Blueberry production is a major agricultural force in Oregon and Washington. Together, the two states account for roughly 55% of the United States’ cultivated blueberry production, with Washington producing about 29% of the U.S. total and Oregon about 26%.
East of the Cascade Range, organic blueberry production has strong potential because of favorable climate, yet serious soil challenges remain. Many sites there have sandy soils with low organic matter, and high pH — conditions that aren’t ideal for blueberries.
Growers often use organic amendments like sawdust to correct these issues, but the materials are often expensive and hard to get in the semi-arid environment. Oregon State University researchers aimed to find local, affordable alternatives that improve soil health for blueberries, especially in soils east of the Cascades.
A research team from Oregon State, Washington State University and the U.S. Department of Agriculture tested four locally available amendments in a new organic planting of ‘Draper’ blueberry at the OSU Hermiston Agricultural Research and Extension Center:
- Grape pomace compost
- Biochar
- Co-composted biochar and grape pomace
- Woodchips (the grower standard)
Amendments were either mixed into the soil or applied on the surface. Over two seasons, the team measured soil organic matter, nutrients and biological indicators such as microbial activity. They also profiled the soil’s bacteria and fungi.
Grape pomace compost — a waste product from the wine industry — delivered the biggest gains when incorporated into the soil. Compared with the woodchip standard and the other treatments, incorporated compost increased soil organic matter, boosted nitrogen, phosphorus and potassium, and raised microbial activity. Those changes support better nutrient cycling and water-holding capacity — key ingredients for blueberry growth in sandy soils.

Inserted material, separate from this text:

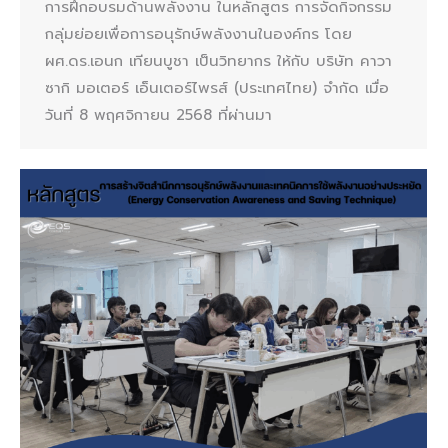
การฝึกอบรมด้านพลังงาน ในหลักสูตร การจัดกิจกรรม
กลุ่มย่อยเพื่อการอนุรักษ์พลังงานในองค์กร โดย
ผศ.ดร.เอนก เทียนบูชา เป็นวิทยากร ให้กับ บริษัท คาวา
ซากิ มอเตอร์ เอ็นเตอร์ไพรส์ (ประเทศไทย) จำกัด เมื่อ
วันที่ 8 พฤศจิกายน 2568 ที่ผ่านมา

Biochar and co-composted biochar offered some short-term benefits, such as helping manage nitrogen, but their effects were smaller in the first two years. Because biochar is stable and slow to break down, any larger benefits might emerge over a longer period. Across treatments, the overall makeup of soil bacteria and fungi did not shift much during the study window, which suggests that community-level changes may require more time.
For growers, these findings are practical and promising. Grape pomace is abundant in Oregon and Washington. Turning this byproduct into compost and using it in blueberry fields could help farmers reduce costs, recycle agricultural waste and improve soil health at the same time. While biochar may not deliver quick results, it could still play a role in long-term soil improvement and carbon storage.
The study also highlights how building healthy soils is a gradual process. While compost quickly improves nutrient availability and microbial activity, changes in the deeper microbial community structure may take years to emerge. Continued research will be needed to track how these amendments influence both soil and crop performance over the long run.
The results were published in Scientific Reports. Scott Lukas, who holds the Endowed Professorship for Northwest Berry Production and Management in the OSU College of Agricultural Sciences and OSU Extension Service, oversaw the study. Lead author Shikha Singh was a post-doctoral researcher in Lukas’ program and is now research assistant professor in the Department of Crop and Soil Sciences at Washington State University. Co-authors included Andrea Retano, Department of Horticulture, OSU; and David Bryla, USDA Agricultural Research Service.
The study was funded by the USDA National Institute of Food and Agriculture Organic Transitions Program (grant No. 2019-51106-30194), the USDA NIFA National Needs Graduate Fellowship Program (grant No. 2021-38420-34064), the OSU Agricultural Research Foundation (grant ID ARF#22082A) and the Washington Blueberry Commission.